** Required tasks **
(a) In the Halloween party post, rewrite the passage starting at "Any other tips" and ending at "and fabric-type mold.", putting "galley" wherever "kitchen" appears.
(b) Summarize the Halloween party post in two sentences.

** Document text **
=-=-=-=-=

# Party Room Theme Help



## kUITSUKU (Jul 5, 2009)

Hey guys! I'm new here but I've been having Halloween parties ever since I was 13 (my birthday is in October ) and it's my favorite time of the year. I'm already in the Halloween spirit and setting up my party, but I'm curious if I can finally find some unique ideas in here other than searching on google and getting nothing but kiddie ideas.

This year is my 21st bday/halloween party and I'm telling guests not to bring presents, but instead to bring some food, drinks, parts of old halloween costumes (to dress up anyone who doesn't come in costume) or random ridiculous items to give out as prizes. I was considering doing an overall themed party, but I've collected so many different halloween decorations over the years that I'd rather decorate with them all, so I'm planning on doing multiple themed rooms.

I live in an apartment with 2 other room mates, but the living room is big enough for 15 guests. Not sure what the theme for the big room would be.

The kitchen is going to be a butcher shop. I'd like to make the counters look bloody, what can I use that wouldn't stain the counters? 
Any other tips for this would be great, I've never had time to decorate the kitchen before but I'm starting a week early so I can just cook food all day for the party. I'm a vegetarian so I don't actually want..real meat in the kitchen...and I don't think that's sanitary either, hah.
I'm going to block the kitchen off with something hanging so it's creepier to walk into, maybe bloody bandages I can make with loose cloth?

The bathroom I'd like to look grungy and nasty, like the bathroom from SAW I. Is there anything I can make that wouldn't stain the floors, but still look green and brown and nasty? I'm thinking about collecting some materials to make my own moss and fabric-type mold.

Every year my guests don't feel comfortable walking into my room so I don't decorate it much, but I'd like to make it another themed room. Not sure what would it would be, but are there any ideas to get guests to explore more? I'm considering a scavenger hunt but that feels overly cheesy.

I've never done themed rooms so this will be interesting.

=-=-=-=-=

** Provided data **
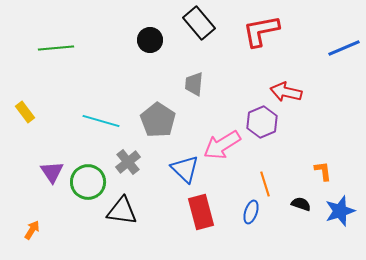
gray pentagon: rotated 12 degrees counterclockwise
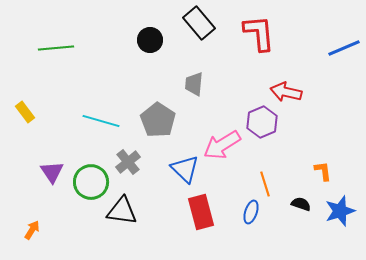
red L-shape: moved 2 px left, 2 px down; rotated 96 degrees clockwise
green circle: moved 3 px right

=-=-=-=-=

** The replies **
(a)
Any other tips for this would be great, I've never had time to decorate the galley before but I'm starting a week early so I can just cook food all day for the party. I'm a vegetarian so I don't actually want..real meat in the galley...and I don't think that's sanitary either, hah.
I'm going to block the galley off with something hanging so it's creepier to walk into, maybe bloody bandages I can make with loose cloth?

The bathroom I'd like to look grungy and nasty, like the bathroom from SAW I. Is there anything I can make that wouldn't stain the floors, but still look green and brown and nasty? I'm thinking about collecting some materials to make my own moss and fabric-type mold.

(b) The poster is planning a 21st birthday Halloween party and, rather than one overall theme, wants several themed rooms in the apartment so all the decorations collected over the years can be used. The kitchen will be a butcher shop and the bathroom will look grungy like the one in SAW I, and the poster asks how to make them look bloody or moldy without staining anything and how to get guests to explore the poster's own room.